Neighbors (**1/2): The era of low expections

neighbors-movie-2014-poster

Neighbors – 2014

Directed by Nicholas Stoller
Starring Seth Rogen, Zac Efron, Rose Byrne, Christopher Mintz-Plasse, Dave Franco, Ike Barinholtz
Written by Andrew J. Cohen, Brendan O’Brien

In the past year, I made a promise to myself to stop watching movies that were obviously going to be crap. Many, including my wife would say this would include any movie starring Seth Rogen. Really, though, only half of his movies would qualify as crap. He’s on a pretty bad streak though. Only one of his last 5 films 50/50, rates over 70 on Metacritic. Neighbors was one film I could not ascertain how much of a crapfest to expect. It made a butt-load of money and I had not heard anything too heinous about it. Many of the younger couples I know of seemed real excited about it. Suffice to say, there are reasons why you’ll never see a review of Sex Tape, but I decided to give Neighbors a shot.

The film starts out with Mac and Kelly Radner (Rogen and Byrne) trying to have a spontaneous moment together that keeps getting interrupted by their innocent toddler. While parts of this scene is funny, the overall effect is lacking in real nuance. The next day, they notice that there are people looking at the house next door. It looks like a younger gay couple with a child roughly their own kid’s age. The Radners seem quite pleased with their prospective new neighbors. Needless to say, that is not who they see unloading the moving truck on moving day.

In a move that we can only see on film, an old fraternity, Delta PSI, is moving in next door on what is basically a quiet residential street. The Radners try to get to know their new neighbors, and they even party with them, while the baby sleeps alone in the house next door. Don’t worry, they have a monitor, even if they are high as kites. Mac and fraternity president Teddy Sanders (Efron) “cross the streams” and decide that they are going to be good neighbors. When the Radners make one more lame plea to keep the noise down, which Teddy and his vp (Franco) relegate that request to “giving it the old college try.” Meanwhile, Teddy tells Mac to come to him before he goes to the cops. I call this Teddy 1, Mac 0.

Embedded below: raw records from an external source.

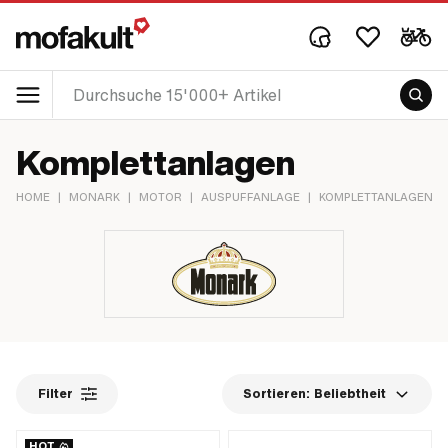
Komplettanlagen
HOME
|
MONARK
|
MOTOR
|
AUSPUFFANLAGE
|
KOMPLETTANLAGEN
Filter
Sortieren:
Beliebtheit
HOT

The next night, the noise happens again, and instead of going over to the neighbor (like they did the night before) the Radners make a few calls, bitch to each other, then call the cops. At this affront, the war begins and all bets are off.

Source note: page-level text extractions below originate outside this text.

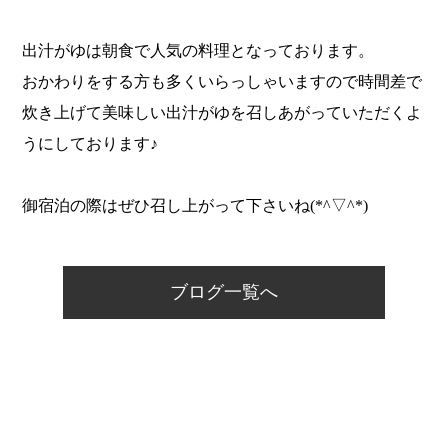
出汁がゆは朝食で人気の料理となっております。
おかわりをする方も多くいらっしゃいますので時間差で
炊き上げて美味しい出汁がゆを召しあがっていただくよ
うにしております♪
御宿泊の際はぜひ召し上がって下さいね(*^▽^*)
ブログ一覧へ
ホーム
温泉について
料理について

One has to have a complete willingness to suspend disbelief when viewing the back and forth which follows. Some of the gags are funny, some are illegal and some defy the laws of physics.There seems to be no real animosity between the parties which is confirmed in the ending.

My wife did not last beyond the Radner’s getting doing drugs and alcohol with the neighbors. I figured I had to push through. The result is not exactly rewarding, but more an observation that this movie, like many comedies is a series of gags only loosely held together just as a means to show you some cute co-eds, some gross humor, a few name actors and more gross stuff passing off as humor. That it could have been worse is not exactly a selling point.

Franco is actually pretty good, and I remain a fan of Barinholtz, even if he’s done better work than here. There is no real evidence of chemistry between Byrne and Rogen, but oh well. It’s not like they’re detestable. I am not sure what this movie does for Efron.

Adam Sandler helped lower the bar for comedy when it did not seem it could get any lower. Rogen rode in on the Judd Apatow wave, and he’s over the Sandler bar, but riding well below his mentor. He know’s as much as P.T. Barnum, it would seem.  Even so, nothing he’s created past Superbad will be remembered in 20 years.